Wyatt, quello che dici tu e' giusto, non e' il problema dei soldi
che mi spiace. Ma mi chiedo se una Radio Padania pagata
dallo stato centrale itagliano sara' mai piu' in grado di condurre
una credibile battaglia indipendentista, o almeno di offrire
una credibile voce indipendentista anti-itagliana ogni tanto.

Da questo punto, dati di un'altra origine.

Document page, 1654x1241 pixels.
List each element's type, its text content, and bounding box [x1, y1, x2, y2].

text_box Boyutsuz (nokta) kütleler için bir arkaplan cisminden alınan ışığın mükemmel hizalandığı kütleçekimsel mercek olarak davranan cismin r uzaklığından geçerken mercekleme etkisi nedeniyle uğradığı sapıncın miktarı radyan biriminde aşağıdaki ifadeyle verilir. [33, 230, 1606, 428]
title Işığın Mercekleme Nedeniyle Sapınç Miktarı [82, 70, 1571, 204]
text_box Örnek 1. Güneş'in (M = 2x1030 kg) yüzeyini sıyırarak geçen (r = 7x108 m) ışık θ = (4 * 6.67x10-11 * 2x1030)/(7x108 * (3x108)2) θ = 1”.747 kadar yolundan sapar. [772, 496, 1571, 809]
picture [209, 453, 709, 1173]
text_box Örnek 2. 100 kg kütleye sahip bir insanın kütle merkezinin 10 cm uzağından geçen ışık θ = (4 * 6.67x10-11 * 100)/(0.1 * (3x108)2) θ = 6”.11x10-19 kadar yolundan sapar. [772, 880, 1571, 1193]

Inoltre nn capisco perchè continuino a sprecare denaro per mantenere Tele Padania che non serve a niente (vorrei sapere quanti di voi la guardano), mentre con quel denaro si potrebbe rinforzare la radio che è molto più utile e più seguita.
Magari cominciando a dare voce a tutte le nazioni, visto che giorno e notte non fanno altro che trasmettere canzoni popolari lombarde, ogni tanto una veneta o piemontese non sarebbe male.
Vedere di fare qualche trasmissione che vada oltre le solite cose...insomma..capisco il padanismo e la padanità, ma qualcosa di più "profondo" non guasterebbe. Se togliamo la trasmissione di Rognoni al sabato mattina, per il resto è da coma profondo.


Per me questo è un discorso ridicolo...esiste uno stato Padano da cui la radio Padania possa prendere i soldi?In origine postato da aussiebloke
Wyatt, quello che dici tu e' giusto, non e' il problema dei soldi
che mi spiace. Ma mi chiedo se una Radio Padania pagata
dallo stato centrale itagliano sara' mai piu' in grado di condurre
una credibile battaglia indipendentista, o almeno di offrire
una credibile voce indipendentista anti-itagliana ogni tanto.
No...
Il nostro giornale "La Padania"...prende soldi pubblici da roma (che poi,ricordo a tutti che si tratta di soldi Padani per la maggior parte) da diversi anni,compresi gli anni della secessione,gli anni in cui tutti i leghisti,compresi gli ex di questo forum,compravano il giornale.
Del resto cosa dovremmo fare?
Far sganciare sempre più soldi ai leghisti(che sono gli unici che finanziano la radio Padania)...oppure non prendere soldi "dallo stato"(che poi,ripeto,sono i nostri soldi) e far chiudere la radio Padania,che ricordo è l'unica radio PADANA?
Certo,la terza possibilità è un miracolo...ma su questo noi non possiamo farci niente.
Saluti Padani


In origine postato da aussiebloke
Wyatt, quello che dici tu e' giusto, non e' il problema dei soldi
che mi spiace. Ma mi chiedo se una Radio Padania pagata
dallo stato centrale itagliano sara' mai piu' in grado di condurre
una credibile battaglia indipendentista, o almeno di offrire
una credibile voce indipendentista anti-itagliana ogni tanto.
ma in politica è un prendere e un dare noi facciamo vincere le elezioni a berlusconi, senza di noi non governerebbe mai, lui ci da i soldi per la radio, si avvia un processo di riforma federale ecc...il discorso fila se non fosse che certe volte diamo troppo senza ricevere un ritorno adeguato...comunque il sistema elettorale maggioritario è uno schifo e dobbiamo adeguarci purtroppo.
l'importante è che la radio non pensi che sia un regalo, bensì un atto dovuto da parte di berlusconi verso la lega che lo appoggia, e di conseguenza continui sulla strada dell'indipendentismo senza guardare in faccia a nessuno.
d'altronde cosa dovremmo fare? ci sono imprenditori padani che finanziano la radio? no quindi se l'alternativa è scomparire ben vengano i soldi dello stato che gira e rigira sono sempre soldi PADANI.